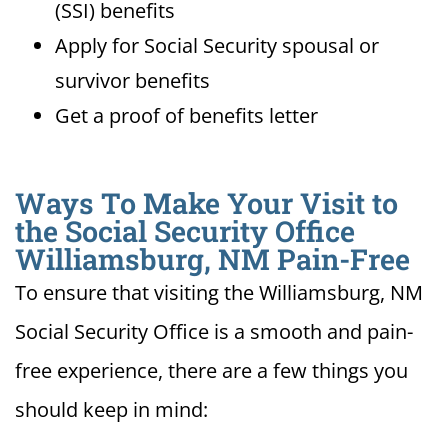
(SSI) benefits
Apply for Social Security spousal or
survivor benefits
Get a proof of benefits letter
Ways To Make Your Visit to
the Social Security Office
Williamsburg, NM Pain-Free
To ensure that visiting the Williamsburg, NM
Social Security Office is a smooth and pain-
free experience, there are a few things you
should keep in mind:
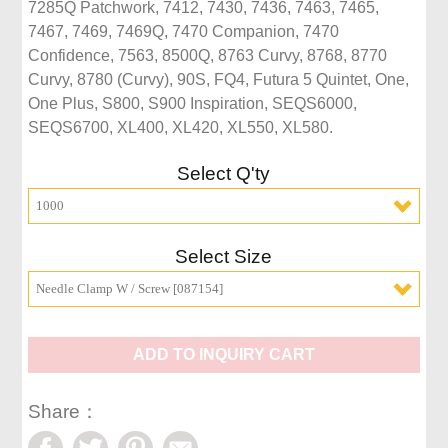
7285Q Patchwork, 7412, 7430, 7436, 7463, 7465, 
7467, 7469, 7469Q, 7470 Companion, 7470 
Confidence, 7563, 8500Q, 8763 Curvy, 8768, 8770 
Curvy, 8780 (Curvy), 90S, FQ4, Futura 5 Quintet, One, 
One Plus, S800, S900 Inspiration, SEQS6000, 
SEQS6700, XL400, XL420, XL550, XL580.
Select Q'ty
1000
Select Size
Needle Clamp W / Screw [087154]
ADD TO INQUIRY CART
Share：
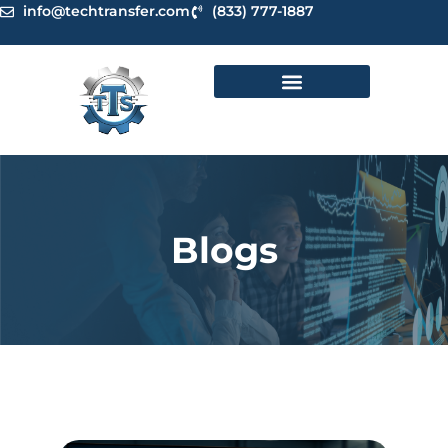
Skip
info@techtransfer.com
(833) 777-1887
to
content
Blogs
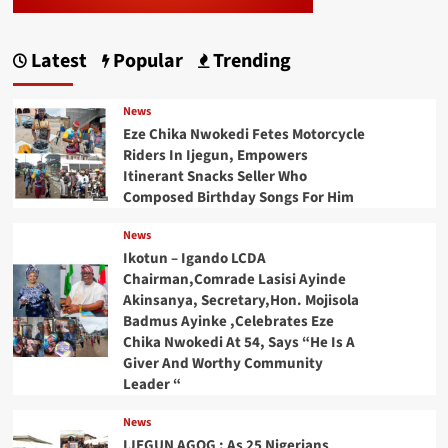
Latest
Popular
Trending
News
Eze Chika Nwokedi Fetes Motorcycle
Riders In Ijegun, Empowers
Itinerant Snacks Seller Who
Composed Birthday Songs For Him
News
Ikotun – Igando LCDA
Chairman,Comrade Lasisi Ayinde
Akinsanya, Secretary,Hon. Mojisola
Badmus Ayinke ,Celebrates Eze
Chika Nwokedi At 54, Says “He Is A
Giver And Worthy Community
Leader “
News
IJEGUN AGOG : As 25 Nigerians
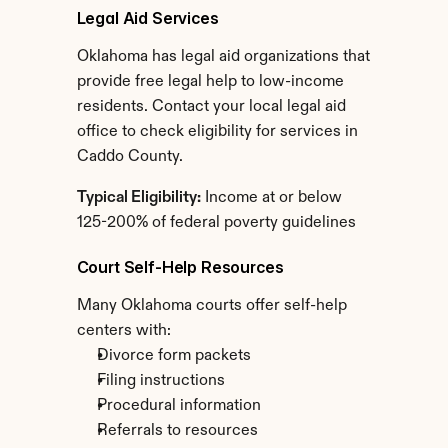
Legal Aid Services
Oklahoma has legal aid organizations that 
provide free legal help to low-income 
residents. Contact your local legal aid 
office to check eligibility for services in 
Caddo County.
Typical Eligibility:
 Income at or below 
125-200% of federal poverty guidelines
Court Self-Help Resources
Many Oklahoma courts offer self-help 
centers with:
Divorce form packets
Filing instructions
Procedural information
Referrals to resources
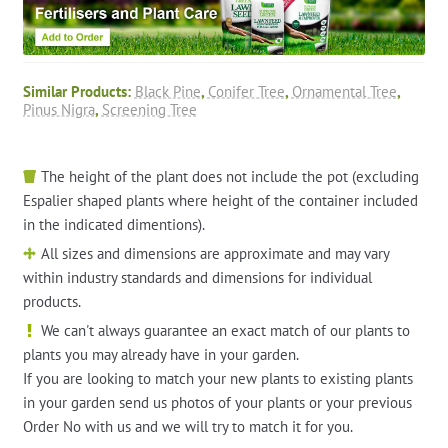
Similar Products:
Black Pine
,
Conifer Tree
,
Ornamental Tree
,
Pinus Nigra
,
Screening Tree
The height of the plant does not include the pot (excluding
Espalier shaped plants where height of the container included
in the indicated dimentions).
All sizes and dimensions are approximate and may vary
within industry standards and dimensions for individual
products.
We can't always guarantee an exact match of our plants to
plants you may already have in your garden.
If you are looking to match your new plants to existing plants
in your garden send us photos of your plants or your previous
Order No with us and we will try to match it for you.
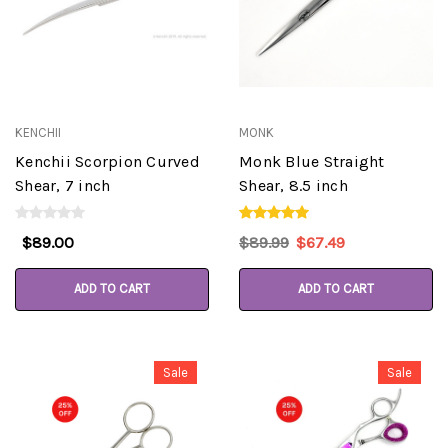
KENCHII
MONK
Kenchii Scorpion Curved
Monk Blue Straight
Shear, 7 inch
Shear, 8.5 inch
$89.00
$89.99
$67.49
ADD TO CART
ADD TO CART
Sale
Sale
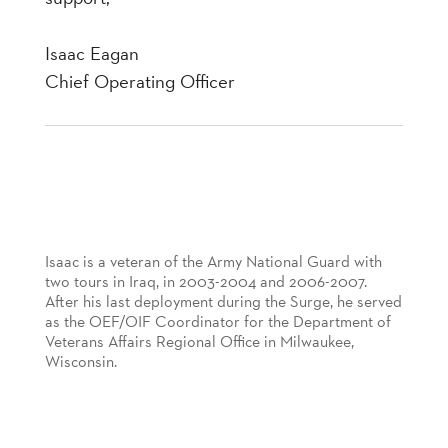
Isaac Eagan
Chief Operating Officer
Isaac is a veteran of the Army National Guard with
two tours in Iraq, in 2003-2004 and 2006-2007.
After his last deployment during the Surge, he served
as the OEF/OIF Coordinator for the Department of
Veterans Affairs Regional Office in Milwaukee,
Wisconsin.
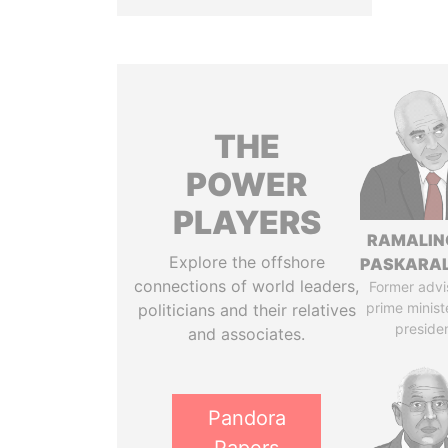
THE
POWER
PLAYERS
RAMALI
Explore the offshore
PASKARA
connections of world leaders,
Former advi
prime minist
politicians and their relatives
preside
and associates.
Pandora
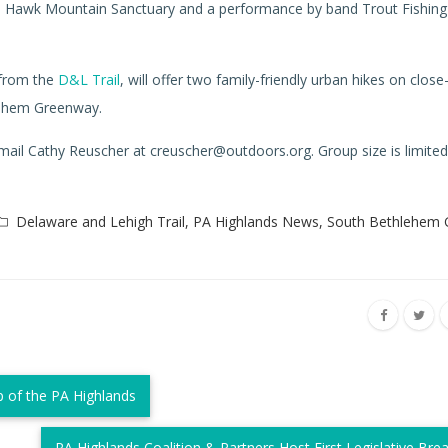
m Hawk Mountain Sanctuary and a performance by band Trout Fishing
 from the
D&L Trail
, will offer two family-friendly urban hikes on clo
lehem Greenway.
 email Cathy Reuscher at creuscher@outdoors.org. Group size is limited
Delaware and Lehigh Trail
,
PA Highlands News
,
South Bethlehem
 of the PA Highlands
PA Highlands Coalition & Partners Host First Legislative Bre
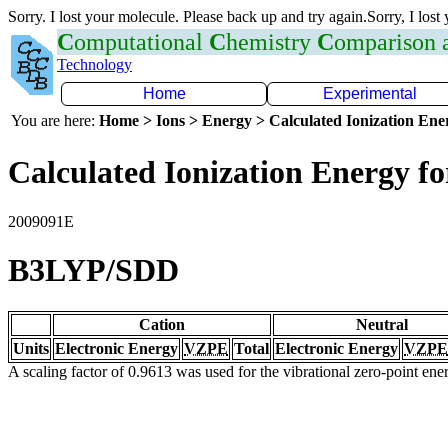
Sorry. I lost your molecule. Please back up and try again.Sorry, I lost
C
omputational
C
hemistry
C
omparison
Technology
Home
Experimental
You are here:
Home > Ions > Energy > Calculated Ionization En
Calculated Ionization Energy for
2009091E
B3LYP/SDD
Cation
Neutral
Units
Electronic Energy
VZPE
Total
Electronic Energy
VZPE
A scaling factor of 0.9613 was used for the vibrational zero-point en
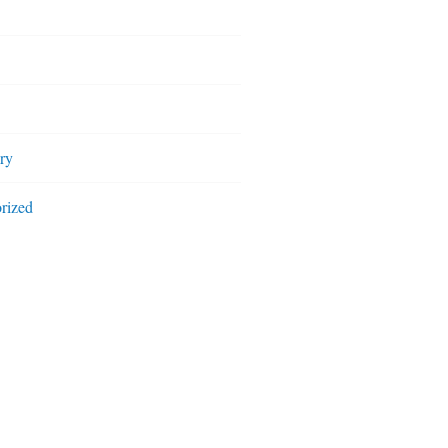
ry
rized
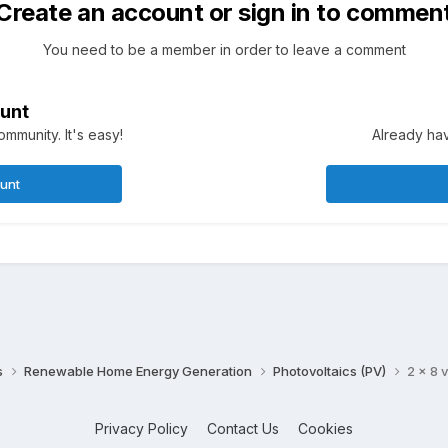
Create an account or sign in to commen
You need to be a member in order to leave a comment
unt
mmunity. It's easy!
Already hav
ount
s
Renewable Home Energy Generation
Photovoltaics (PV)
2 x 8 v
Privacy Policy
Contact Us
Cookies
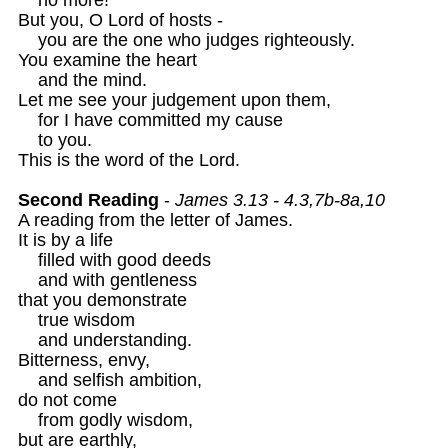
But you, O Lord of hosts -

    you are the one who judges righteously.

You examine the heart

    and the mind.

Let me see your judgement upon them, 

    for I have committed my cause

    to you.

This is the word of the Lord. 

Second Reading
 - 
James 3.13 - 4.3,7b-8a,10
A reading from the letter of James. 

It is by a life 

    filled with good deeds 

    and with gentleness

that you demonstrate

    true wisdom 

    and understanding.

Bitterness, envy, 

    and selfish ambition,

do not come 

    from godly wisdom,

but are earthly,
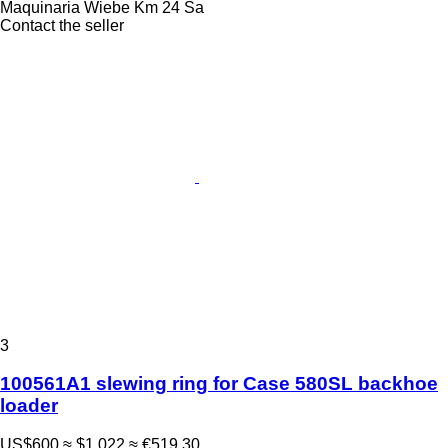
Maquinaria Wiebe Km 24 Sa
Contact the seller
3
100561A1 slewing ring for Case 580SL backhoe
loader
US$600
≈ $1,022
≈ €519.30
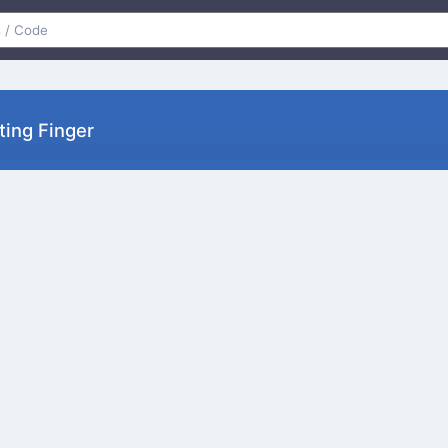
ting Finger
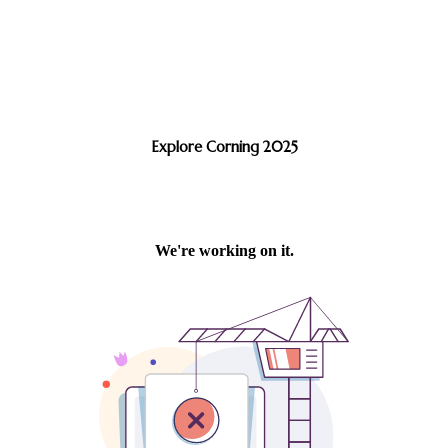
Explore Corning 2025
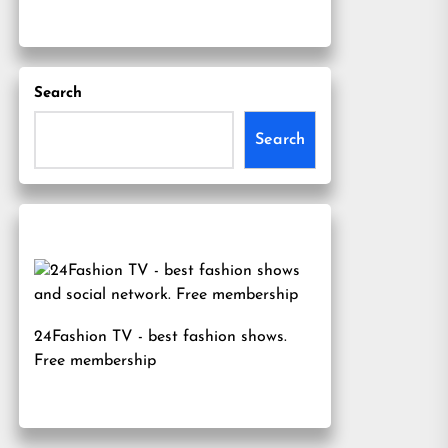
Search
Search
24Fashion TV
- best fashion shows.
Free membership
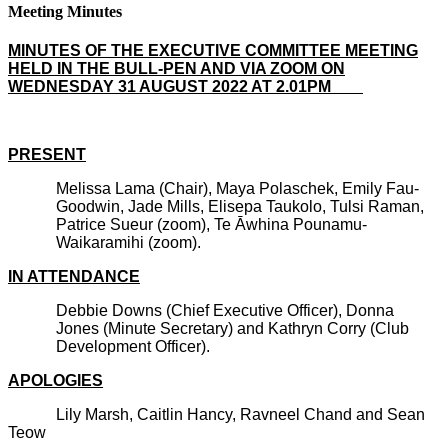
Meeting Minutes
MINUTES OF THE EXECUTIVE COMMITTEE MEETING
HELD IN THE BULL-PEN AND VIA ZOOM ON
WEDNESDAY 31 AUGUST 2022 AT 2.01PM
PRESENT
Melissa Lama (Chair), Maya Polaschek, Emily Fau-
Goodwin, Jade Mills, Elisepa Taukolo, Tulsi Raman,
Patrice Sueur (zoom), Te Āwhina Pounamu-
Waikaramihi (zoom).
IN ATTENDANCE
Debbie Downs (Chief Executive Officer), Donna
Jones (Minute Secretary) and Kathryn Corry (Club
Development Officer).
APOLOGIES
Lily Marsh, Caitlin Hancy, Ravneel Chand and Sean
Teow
——————
上に示した全項目について、読み取ったテキストを一字一句変えずに書き写してください。画像は解答から除いてください。

-- 解答 --
(SSI) benefits
Apply for Social Security spousal or
survivor benefits
Get a proof of benefits letter
Ways To Make Your Visit to
the Social Security Office
Williamsburg, NM Pain-Free
To ensure that visiting the Williamsburg, NM
Social Security Office is a smooth and pain-
free experience, there are a few things you
should keep in mind:
7285Q Patchwork, 7412, 7430, 7436, 7463, 7465, 
7467, 7469, 7469Q, 7470 Companion, 7470 
Confidence, 7563, 8500Q, 8763 Curvy, 8768, 8770 
Curvy, 8780 (Curvy), 90S, FQ4, Futura 5 Quintet, One, 
One Plus, S800, S900 Inspiration, SEQS6000, 
SEQS6700, XL400, XL420, XL550, XL580.
Select Q'ty
1000
Select Size
Needle Clamp W / Screw [087154]
ADD TO INQUIRY CART
Share：
Skip
info@techtransfer.com
(833) 777-1887
to
content
Blogs
Latest
Popular
Trending
News
Eze Chika Nwokedi Fetes Motorcycle
Riders In Ijegun, Empowers
Itinerant Snacks Seller Who
Composed Birthday Songs For Him
News
Ikotun – Igando LCDA
Chairman,Comrade Lasisi Ayinde
Akinsanya, Secretary,Hon. Mojisola
Badmus Ayinke ,Celebrates Eze
Chika Nwokedi At 54, Says “He Is A
Giver And Worthy Community
Leader “
News
IJEGUN AGOG : As 25 Nigerians
Legal Aid Services
Oklahoma has legal aid organizations that 
provide free legal help to low-income 
residents. Contact your local legal aid 
office to check eligibility for services in 
Caddo County.
Typical Eligibility:
 Income at or below 
125-200% of federal poverty guidelines
Court Self-Help Resources
Many Oklahoma courts offer self-help 
centers with:
Divorce form packets
Filing instructions
Procedural information
Referrals to resources
Similar Products:
Black Pine
,
Conifer Tree
,
Ornamental Tree
,
Pinus Nigra
,
Screening Tree
The height of the plant does not include the pot (excluding
Espalier shaped plants where height of the container included
in the indicated dimentions).
All sizes and dimensions are approximate and may vary
within industry standards and dimensions for individual
products.
We can't always guarantee an exact match of our plants to
plants you may already have in your garden.
If you are looking to match your new plants to existing plants
in your garden send us photos of your plants or your previous
Order No with us and we will try to match it for you.
KENCHII
MONK
Kenchii Scorpion Curved
Monk Blue Straight
Shear, 7 inch
Shear, 8.5 inch
$89.00
$89.99
$67.49
ADD TO CART
ADD TO CART
Sale
Sale
Isaac Eagan
Chief Operating Officer
Isaac is a veteran of the Army National Guard with
two tours in Iraq, in 2003-2004 and 2006-2007.
After his last deployment during the Surge, he served
as the OEF/OIF Coordinator for the Department of
Veterans Affairs Regional Office in Milwaukee,
Wisconsin.
THE
POWER
PLAYERS
RAMALI
Explore the offshore
PASKARA
connections of world leaders,
Former advi
prime minist
politicians and their relatives
preside
and associates.
Pandora
m Hawk Mountain Sanctuary and a performance by band Trout Fishing
 from the
D&L Trail
, will offer two family-friendly urban hikes on clo
lehem Greenway.
 email Cathy Reuscher at creuscher@outdoors.org. Group size is limited
Delaware and Lehigh Trail
,
PA Highlands News
,
South Bethlehem
 of the PA Highlands
PA Highlands Coalition & Partners Host First Legislative Bre
Sorry. I lost your molecule. Please back up and try again.Sorry, I lost
C
omputational
C
hemistry
C
omparison
Technology
Home
Experimental
You are here:
Home > Ions > Energy > Calculated Ionization En
Calculated Ionization Energy for
2009091E
B3LYP/SDD
Cation
Neutral
Units
Electronic Energy
VZPE
Total
Electronic Energy
VZPE
A scaling factor of 0.9613 was used for the vibrational zero-point en
ry
rized
Create an account or sign in to commen
You need to be a member in order to leave a comment
unt
mmunity. It's easy!
Already hav
ount
s
Renewable Home Energy Generation
Photovoltaics (PV)
2 x 8 v
Privacy Policy
Contact Us
Cookies
But you, O Lord of hosts -

    you are the one who judges righteously.

You examine the heart

    and the mind.

Let me see your judgement upon them, 

    for I have committed my cause

    to you.

This is the word of the Lord. 

Second Reading
 - 
James 3.13 - 4.3,7b-8a,10
A reading from the letter of James. 

It is by a life 

    filled with good deeds 

    and with gentleness

that you demonstrate

    true wisdom 

    and understanding.

Bitterness, envy, 

    and selfish ambition,

do not come 

    from godly wisdom,

but are earthly,
Maquinaria Wiebe Km 24 Sa
Contact the seller
3
100561A1 slewing ring for Case 580SL backhoe
loader
US$600
≈ $1,022
≈ €519.30
ting Finger
Explore Corning 2025
Search
Search
24Fashion TV
- best fashion shows.
Free membership
Meeting Minutes
MINUTES OF THE EXECUTIVE COMMITTEE MEETING
HELD IN THE BULL-PEN AND VIA ZOOM ON
WEDNESDAY 31 AUGUST 2022 AT 2.01PM
PRESENT
Melissa Lama (Chair), Maya Polaschek, Emily Fau-
Goodwin, Jade Mills, Elisepa Taukolo, Tulsi Raman,
Patrice Sueur (zoom), Te Āwhina Pounamu-
Waikaramihi (zoom).
IN ATTENDANCE
Debbie Downs (Chief Executive Officer), Donna
Jones (Minute Secretary) and Kathryn Corry (Club
Development Officer).
APOLOGIES
Lily Marsh, Caitlin Hancy, Ravneel Chand and Sean
Teow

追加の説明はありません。